For a paper published in the Journal of Asthma and Allergy, Dr. Sandelowsky and colleagues analyzed EHR data for adult patients (N=51,349) with incident asthma with at least one ICS collection (index date) between 2006 and 2017. The researchers defined asthma exacerbations as ED visits, hospitalizations, or collection of oral corticosteroids (OCS). They used a cumulative incidence function, incident rate ratio, and time-to-event analysis to estimate probability of an asthma-related regular follow-up visit and probability of a follow-up visit after an exacerbation, both within 15 months.
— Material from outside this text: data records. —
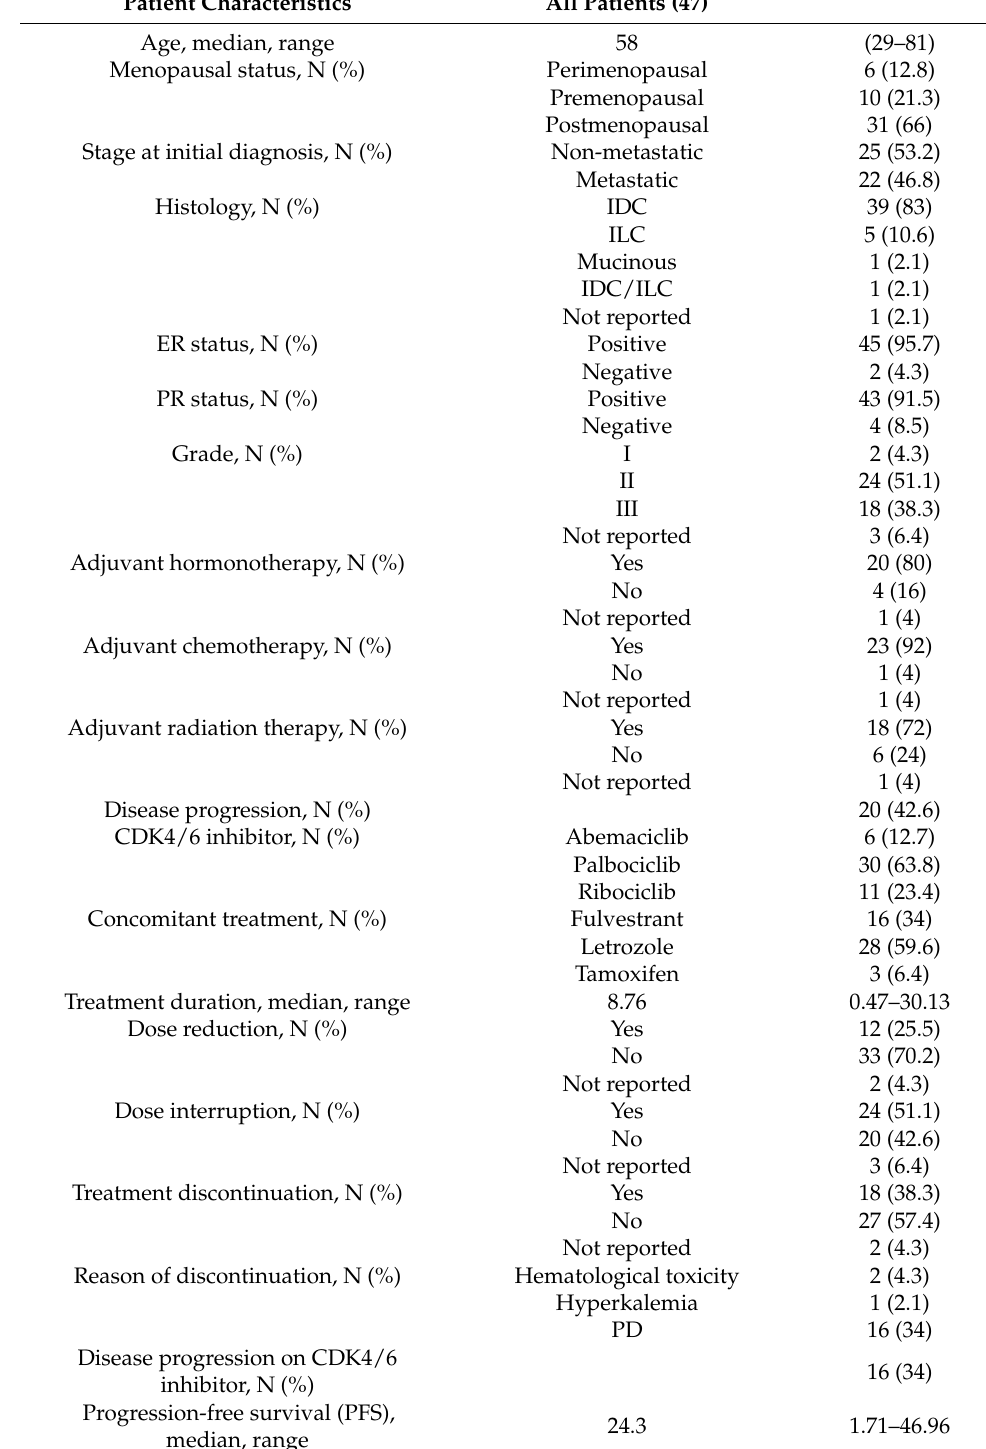
Table 2. Baseline characteristics of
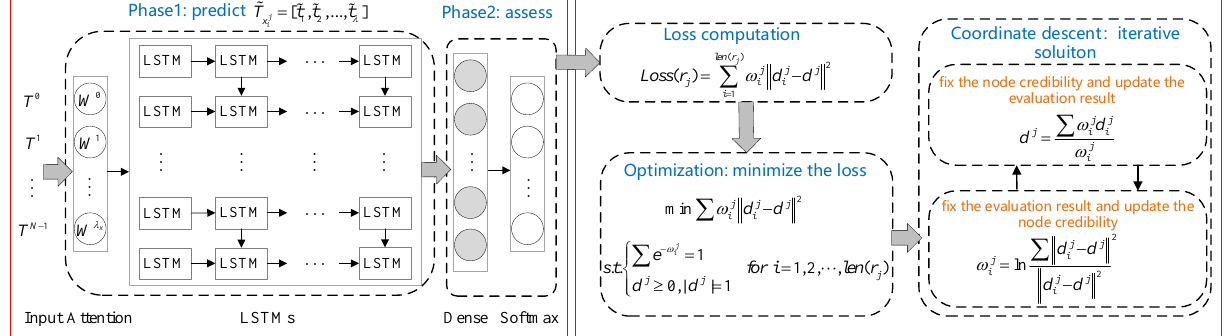
Figure 2. Evaluation procedure of a local region.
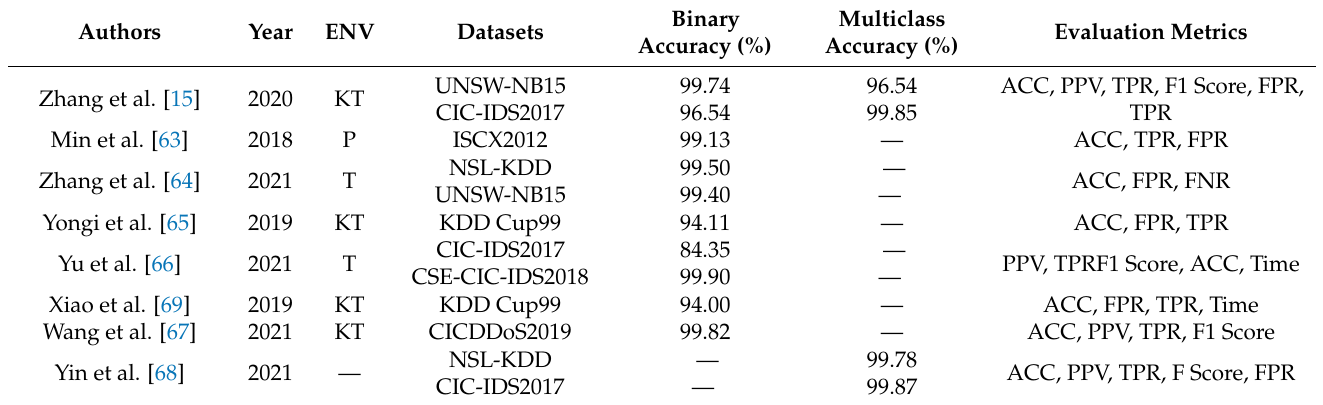
Table 9. Properties of group 3 (Hybrid CNN and Deep Learning) IDS schemes.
Poor Quality of Maintenance Asthma Treatment & Control

Within this follow-up period, 17,573 patients (mild-moderate, 33.9%; severe, 40.4%) had a regular asthma visit in primary or secondary care. The researchers noted that patients who attended follow-up visits had higher ICS collection and lower OCS collection than patients without regular visits.

“We also observed only one of three patients with an acute asthma exacerbation had a follow-up visit with a [healthcare] provider and only two out of five patients with severe exacerbations had a follow-up visit,” the study authors wrote. “This indicates a poor quality of maintenance asthma treatment and poor asthma control in patients without asthma reviews.”

The study team observed that the probability of a visit within 15 months after an exacerbation was 31.0% among 22,097 patients with acute exacerbations, adding that during the study period, the odds of having a visit increased.

“The consequences of this lack of adherence to guidelines need further evaluation to secure optimal asthma management,” the authors concluded.